“I wish that all men were as I am. But each man has his own gift from God; one has this gift, another has that.” - 1 Corinthians 7:7
It is clear from Scripture that each married Christian should look at his or her spouse as a gift from God, to be received and cherished as a precious blessing from a loving heavenly Father. Jesus said plainly that marriages are made at the initiative of our heavenly Father when He said, “What God has joined together, let man not separate” (Matt. 19:6). What is not so clear to us is that singleness in the will of God is also a gift from God, with certain advantages and blessings of its own. Now, to be sure, I am not speaking of the singleness that results from unfaithfulness to a marriage covenant, as the verse just cited should make abundantly clear. But rather to those who have never married, or to those who are single because God has taken that spouse out of the world.
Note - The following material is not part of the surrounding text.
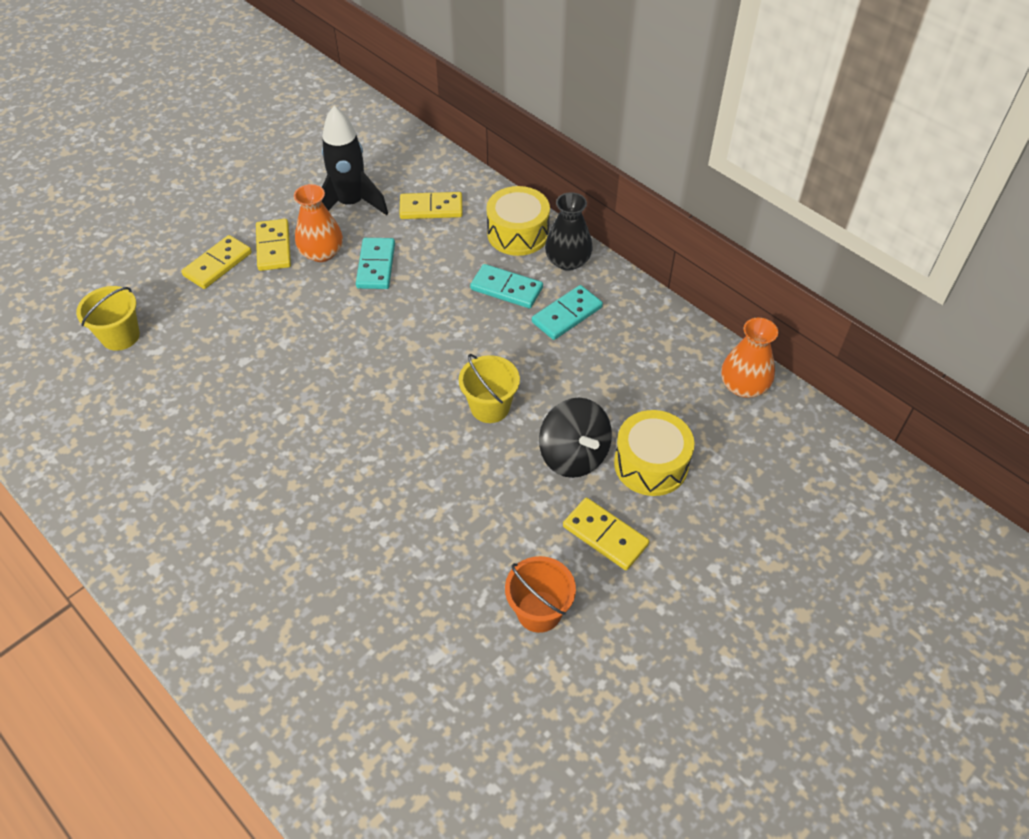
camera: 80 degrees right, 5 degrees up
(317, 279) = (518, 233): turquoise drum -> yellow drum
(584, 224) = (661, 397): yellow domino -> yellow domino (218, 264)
In 1 Corinthians 7, Paul advocates the blessings of that “gift of singleness.”
Paul’s main idea in 1 Corinthians 7 is that singleness frees people from worldly concerns so that they can give more time in open service to the Lord: “Those who marry will face many troubles in this life, and I want to spare you this” (vs. 28). “I would like you to be free from concern. An unmarried man is concerned about the Lord’s affairs—how he can please the Lord. But a married man is concerned about the affairs of this world—how he can please his wife, and his interests are divided. An unmarried woman or virgin is concerned about the Lord’s affairs: Her aim is to be devoted to the Lord in both body and spirit. But a married woman is concerned about the affairs of this world—how she can please her husband” (vs. 32-34). Married life takes a great deal of time to do properly, to nurture the relationship, perhaps to train the children, to care for the loved one in body and spirit. For many Christians, this is part of God’s gift in this world. But for the godly singles, there is, according to Paul, a tremendous opportunity and freedom to serve the Lord, to “live in a right way, in undivided devotion to the Lord” (vs. 35).
Up until recently, I was praying faithfully for my children’s future spouses, that there would be godly, Spirit-filled daughters and sons matched up with each of my children. However, meditating on 1 Corinthians 7 has led me to add a prayer for God’s gift, whatever it is. Perhaps He intends that one or more of my children be single, in full-time devotion to the Lord. If so, according to Paul it would be better in terms of fruitfulness for the Lord and protection from worldly concerns and sorrows. Thus, my prayer is now: “Lord, bring to each of my children whatever gift you have in mind for them.”
"But for the godly singles, there is, according to Paul, a tremendous opportunity and freedom to serve the Lord, to 'live in a right way, in undivided devotion to the Lord' (vs. 35)."
A final word to widows and widowers. Many scholars believe Paul was, in fact, a widower. If so, Paul’s word of encouragement to those bereaved of their spouses came from personal experience: “It is good for them to stay unmarried as I am” (vs. 8). “In my judgment, she is happier if she stays as she is—and I think that I too have the Spirit of God” (vs. 40). Paul urges you to use your time and resources in ever-increasing service and devotion to the Lord. In this way you will experience a joy in ministry and in fellowship with Christ that will be deep and rich… and fruitful for Christ’s Kingdom!